Nuffield Health, the largest not-for-profit healthcare provider in the United Kingdom, conducted a survey among 2,000 Brits aged 55 and over to explore people’s attitudes to fitness.

The research found that 48 per cent of participants didn’t feel as though exercise was important, while just 52 per cent believed working out to be essential for ensuring good bone density as you get older.

This is despite evidence showing older adults who participate in physical activity maintain not just good physical function but also good cognitive function.

In addition, the study revealed that one in 10 Brits over the age of 55 said the reason they didn’t attend the gym more regularly, if at all, was out of fear of injury.

Of those surveyed who did attend a gym, aside from exercise, the reasons for joining included beating stress (50 per cent), socialising or making new friends (47 per cent) and helping them sleep better (45 per cent).

“Maintaining bone and muscle strength as we age is critical, not only to ensure we can continue to live life to the full physically, but also to maintain mental health.

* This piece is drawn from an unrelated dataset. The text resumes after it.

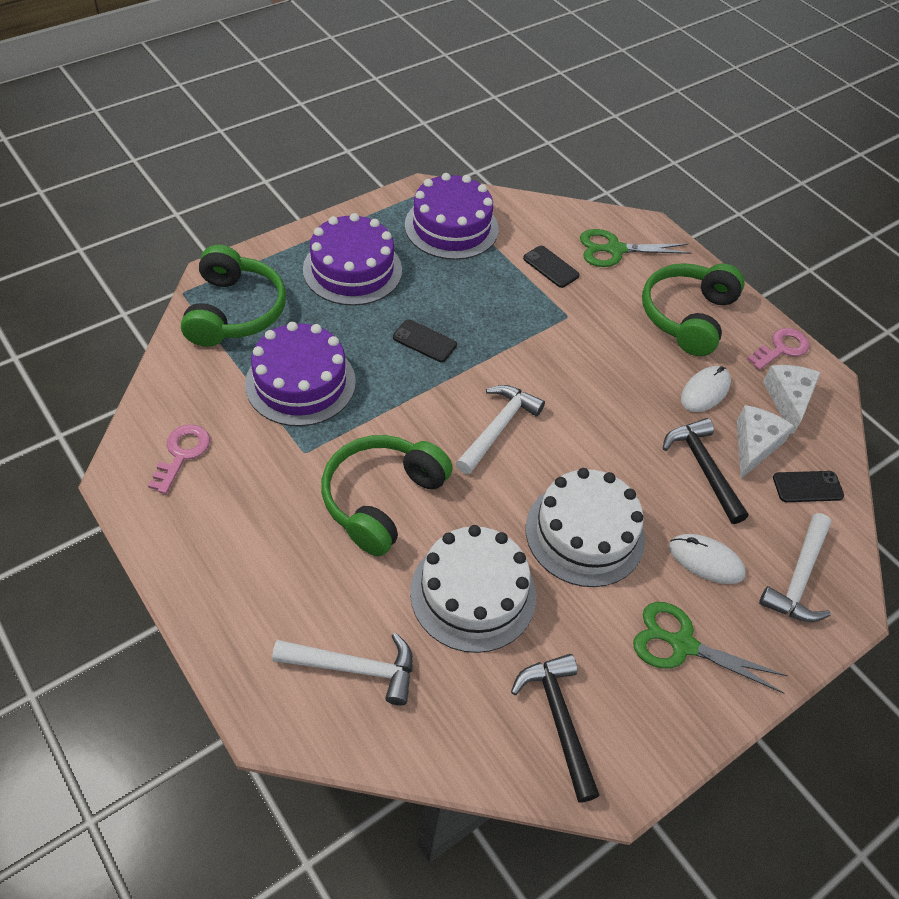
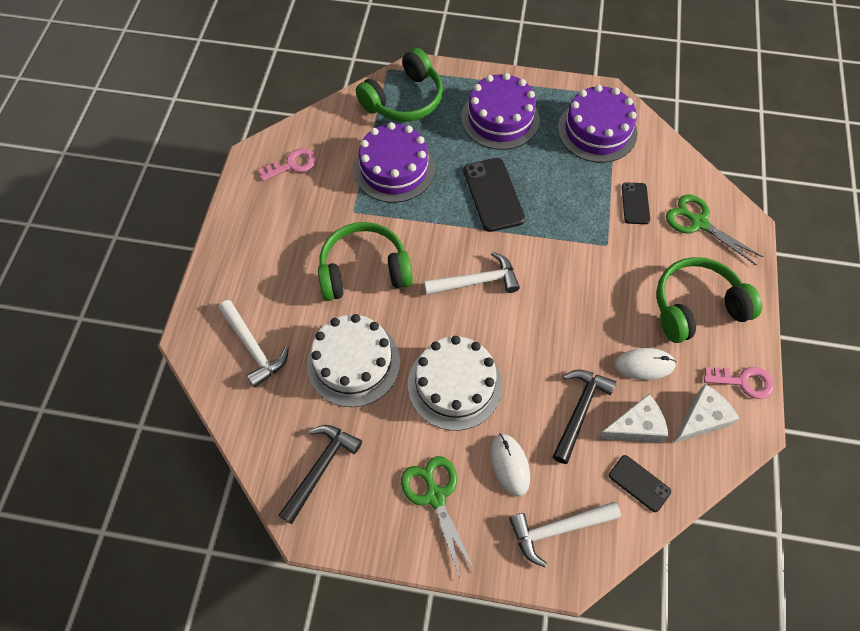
camera: 50 degrees right, 10 degrees up
black phone [393,320,457,362] -> black phone [463,158,525,232], size x1.71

So its worrying that almost half of us over 55s don't believe exercise is important,” said Jonathan Davies, OBE, former Wales rugby international who’s supporting the organisation's campaign to encourage exercise in the over 55s.

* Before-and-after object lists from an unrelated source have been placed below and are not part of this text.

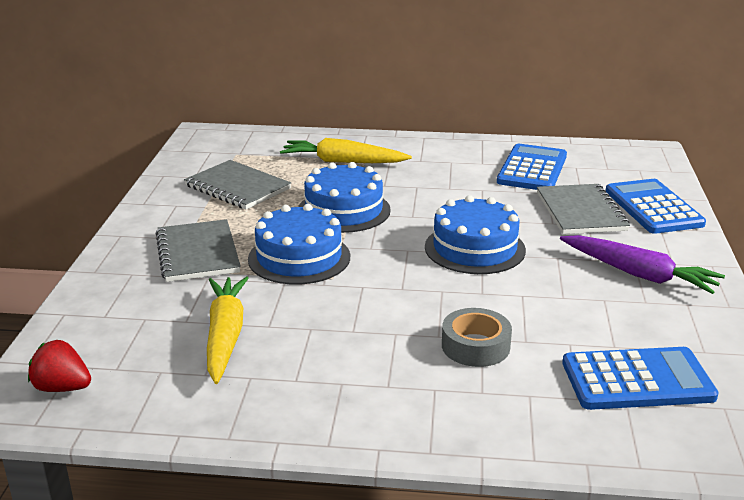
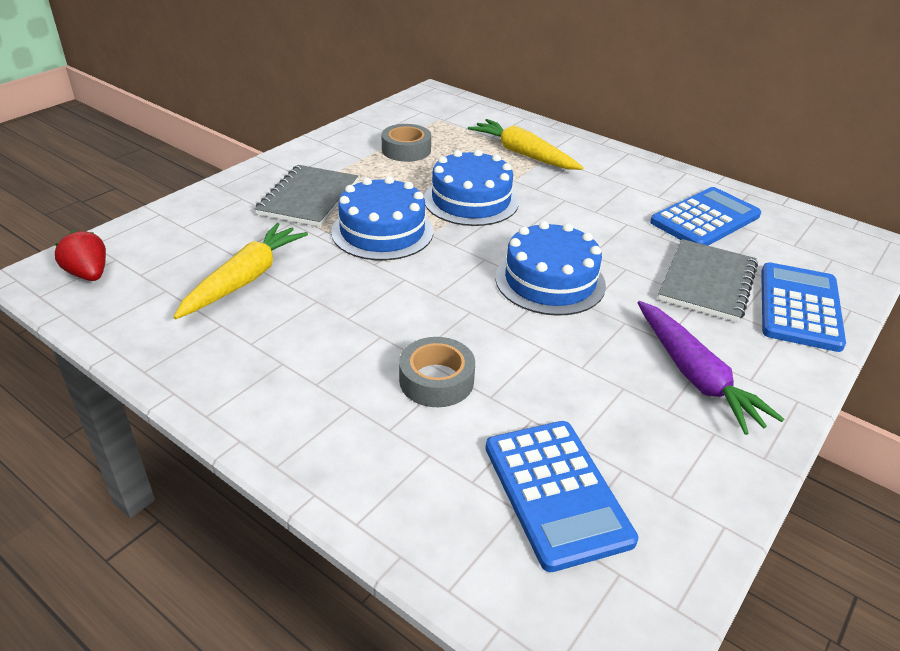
camera: 30 degrees right, 10 degrees up
grey notebook [184,160,291,210] -> grey tape [381,124,431,162]
blue calculator [562,347,719,410] -> blue calculator turned 45 degrees clockwise [485,421,638,572]

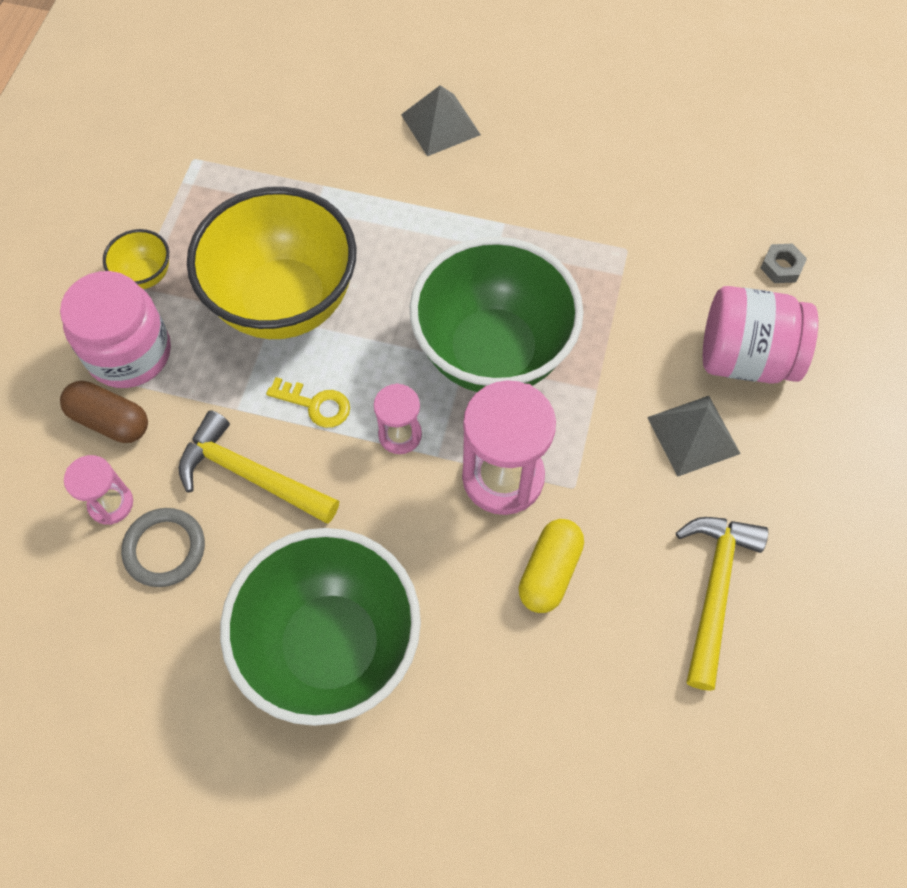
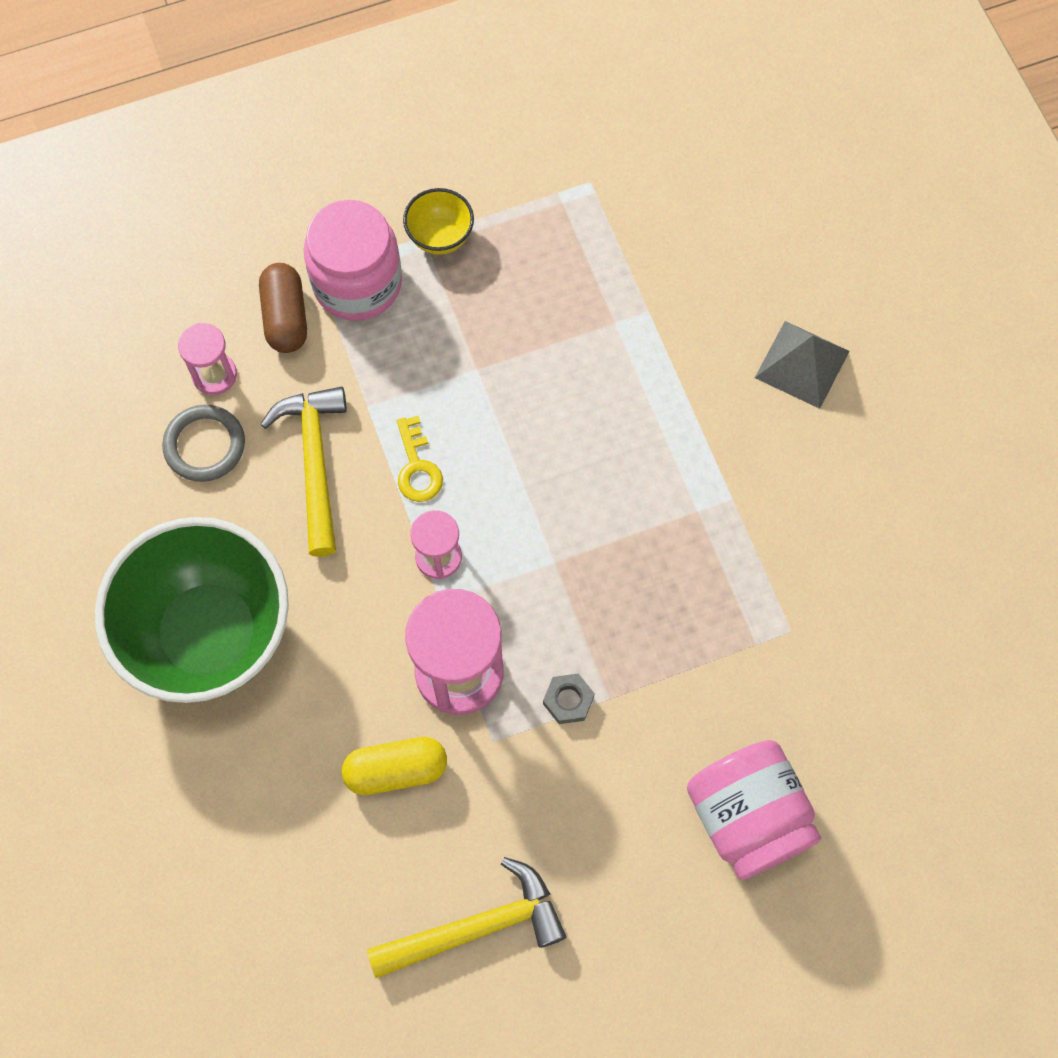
camera: 55 degrees right, 5 degrees up
yellow bowl [187,187,356,339] -> none
green bowl [410,237,584,392] -> none
grey pyramid [647,396,741,477] -> none
grey nut [760,244,807,283] -> grey nut moved to [543,674,595,724]

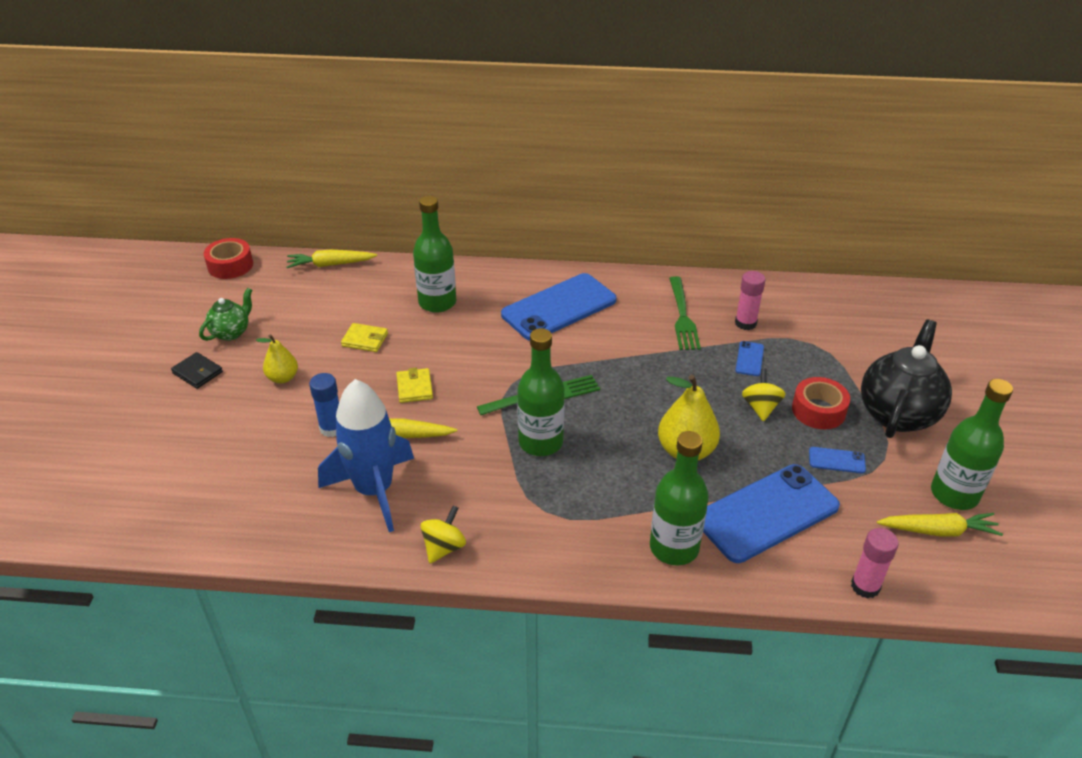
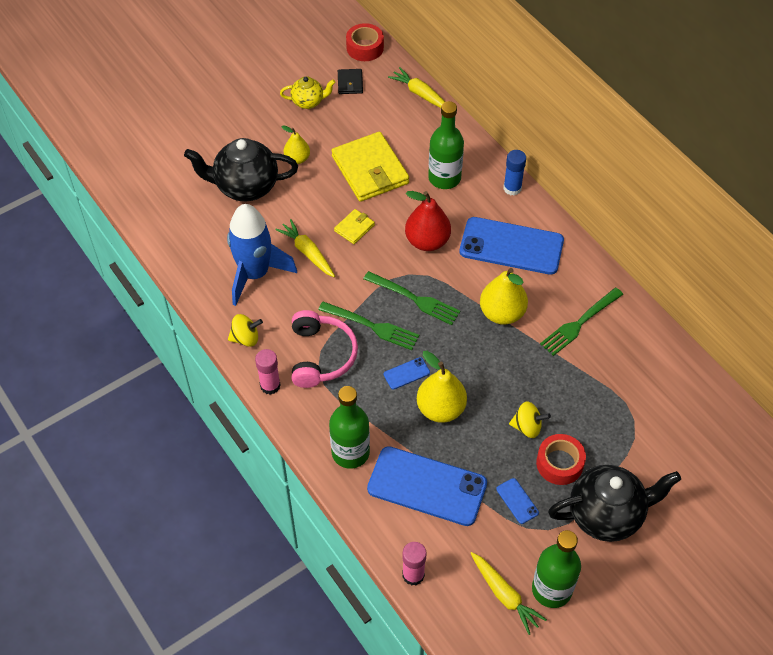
camera: 50 degrees right, 15 degrees up
black wallet [171,352,223,389] -> black wallet moved to [338,69,363,94]
green teapot [199,288,252,341] -> yellow teapot [280,76,336,109]
blue glue stick [309,373,339,437] -> blue glue stick moved to [503,150,526,195]
yellow wallet [341,323,388,352] -> yellow wallet [331,132,409,202], size x2.15
green bottle [517,328,565,456] -> green fork [318,302,419,350]
pink glue stick [735,271,766,330] -> pink glue stick moved to [255,349,281,395]
blue phone [736,341,764,376] -> blue phone moved to [384,357,430,389]
yellow spinning top [742,368,786,422] -> yellow spinning top turned 45 degrees clockwise [509,401,551,438]
none -> black teapot [184,138,298,201]
none -> pink headphones [292,310,358,388]
none -> red pear [405,191,451,251]
none -> yellow pear [480,268,528,325]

According to Nuffield Health, older adults should do two types of physical activity each week: aerobic exercise and strength exercises.

However, of those surveyed almost one in five incorrectly assumed they should avoid resistance training altogether.

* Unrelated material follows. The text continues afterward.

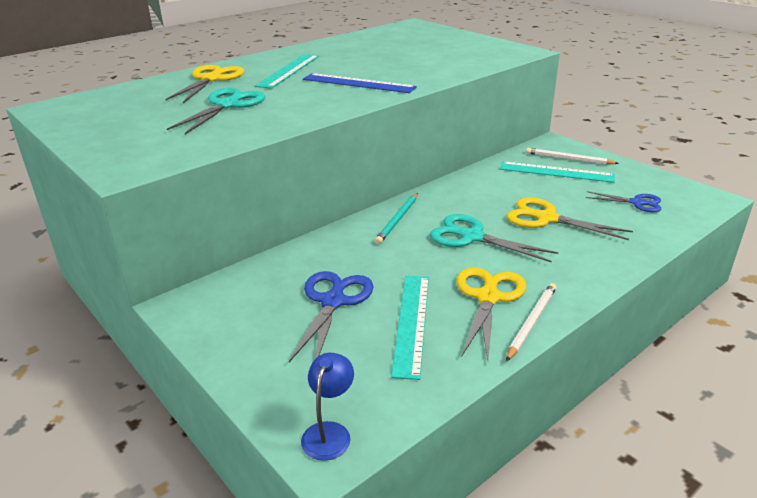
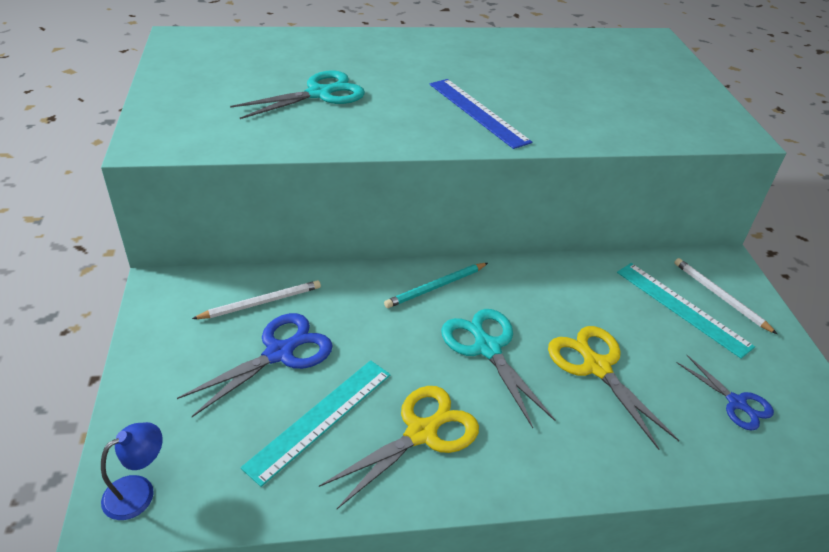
camera: 30 degrees right, 10 degrees up
yellow scissors [165,65,244,103] -> none
turquoise ruler [255,54,319,89] -> none
white pencil [506,283,557,361] -> white pencil moved to [192,280,321,319]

Similarly, a large number of participants believed they should avoid the gym if suffering from heart problems, diabetes or joint pain.

While one in four (26 per cent) surveyed thought it best to avoid resistance exercise completely when suffering from joint pain, almost half (45 per cent) didn’t know what exercises they should and shouldn’t be doing.

“It’s concerning that so many older people think they should avoid resistance training when they have joint pain, or avoid the gym completely with a health condition,” said Stephen Macconville, fitness lead at Nuffield Health.

“The reality is that exercise can be an important part of preventing and managing illness as well as rehabilitating after injury.”

Maconville added that despite 38 per cent of participants saying they felt a personal trainer is just for young people, enlisting the help of a professional could prove invaluable in helping to tailor a workout suitable to a person’s age, health or mobility issues.